Prejuicios

Aunque todos queramos escapar de los tópicos y los prejuicios, a veces nos resulta harto difícil. Sí, porque están muy enraizados en nuestra forma de ser y ver las cosas, de valorar lo que nos rodea y de juzgar todo aquello que se presenta ante nuestra vista, sin más. Muchos somos así -eso creo- o al menos unos pocos.

De cualquier manera queda muy esnob decir en público que uno no es prejuicioso, pero, ¿para qué engañarnos? Tenemos prejuicios de todo tipo y color y para muestra un botón: los que son de derechas son unos rancios, los de izquierdas unos progres, los catalanes son tacaños, los andaluces perezosos, las rubias son tontas, las feas simpáticas… pero si solo fueran estas banalidades quedarían dentro de la gracietas populares.

Juzgamos, muchas veces, con la primera impresión que tenemos de alguien. Su forma de vestir, de peinarse, de maquillarse, de hablar, de mostrarse. Nos resulta difícil desnudarnos de las convencionalidades, tomar distancia y explorar lo que hay más allá de una simple apariencia. Yo misma me he llevado alguna que otra sorpresa con alguien que, a priori, ya había etiquetado.

Las etiquetas hacen mucho daño, deberíamos ser más suspicaces y no quedarnos con la máscara de las personas, intentar llegar a la esencia de las mismas, a lo que realmente es importante o ¿es que alguien cree que las joyas, la ropa o la casa hace a las personas? Eso quisieran muchas y muchos. Menos mal que no es así, si así fuera estaríamos perdidos. Solo los afortunados económicamente (hablando) serían los «aceptados» socialmente.
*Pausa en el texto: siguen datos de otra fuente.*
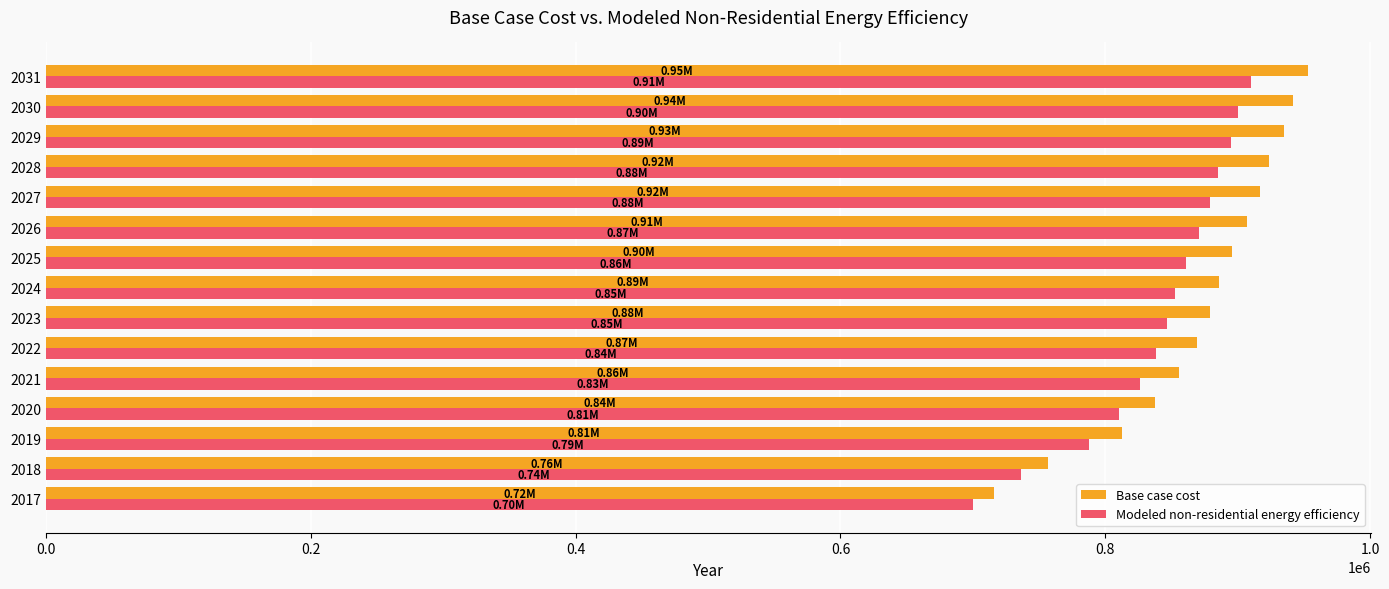

What is the difference between the maximum and minimum values in the Modeled non-residential energy efficiency series?

210544.2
Precisamente en eso se refugian quienes poco esconden, cuyos universos interiores están vacíos. Menos mal que el dinero solo es dinero, que es algo «conseguible», que lo mismo que viene se va y que es algo material, sin mayor valor del que le damos. Yo apuesto por lo demás, por lo que hay detrás, por lo que hemos ido labrando a lo largo de nuestras vidas, por lo que nos define como personas, léase como se quiera.